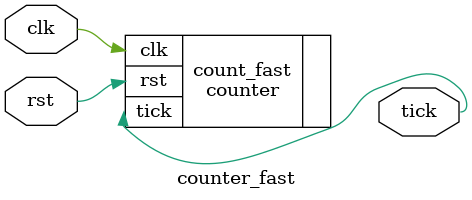
<source format=sv>
`timescale 1ns / 1ps


module counter_fast(
    input clk,
    input rst,
    output tick
    );
    
    counter #(.N(24)) count_fast (
       .clk(clk),
       .rst(rst),
       .tick(tick)
    );
    
endmodule

</source>
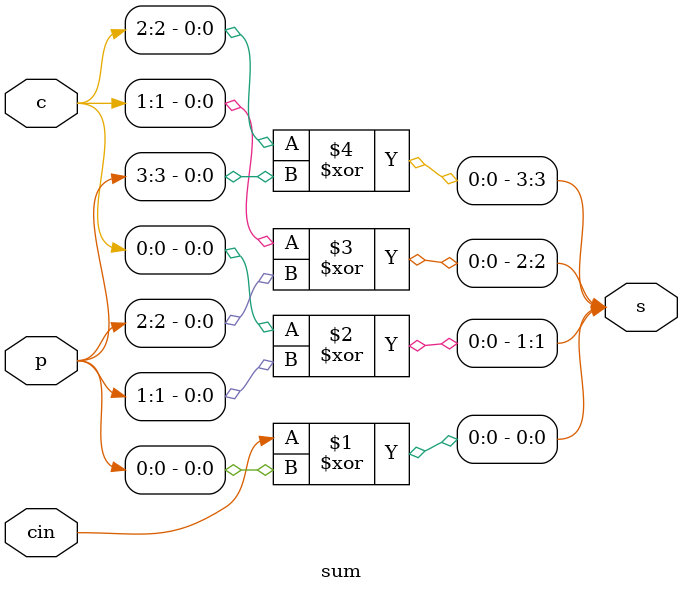
<source format=v>

module sum(cin, c, p, s);

    input cin;
    input [2:0] c;
    input [3:0] p;

    output [3:0] s;

    xor(s[0], cin,  p[0]);
    xor(s[1], c[0], p[1]);
    xor(s[2], c[1], p[2]);
    xor(s[3], c[2], p[3]);

endmodule

</source>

- - - - - - -

#### Directions:
Leaving every picture out, repeat each line of the material exactly.

#### Output:
<source format=sv>
`timescale 1ns / 1ps


module counter_fast(
    input clk,
    input rst,
    output tick
    );
    
    counter #(.N(24)) count_fast (
       .clk(clk),
       .rst(rst),
       .tick(tick)
    );
    
endmodule

</source>
<source format=v>

module sum(cin, c, p, s);

    input cin;
    input [2:0] c;
    input [3:0] p;

    output [3:0] s;

    xor(s[0], cin,  p[0]);
    xor(s[1], c[0], p[1]);
    xor(s[2], c[1], p[2]);
    xor(s[3], c[2], p[3]);

endmodule

</source>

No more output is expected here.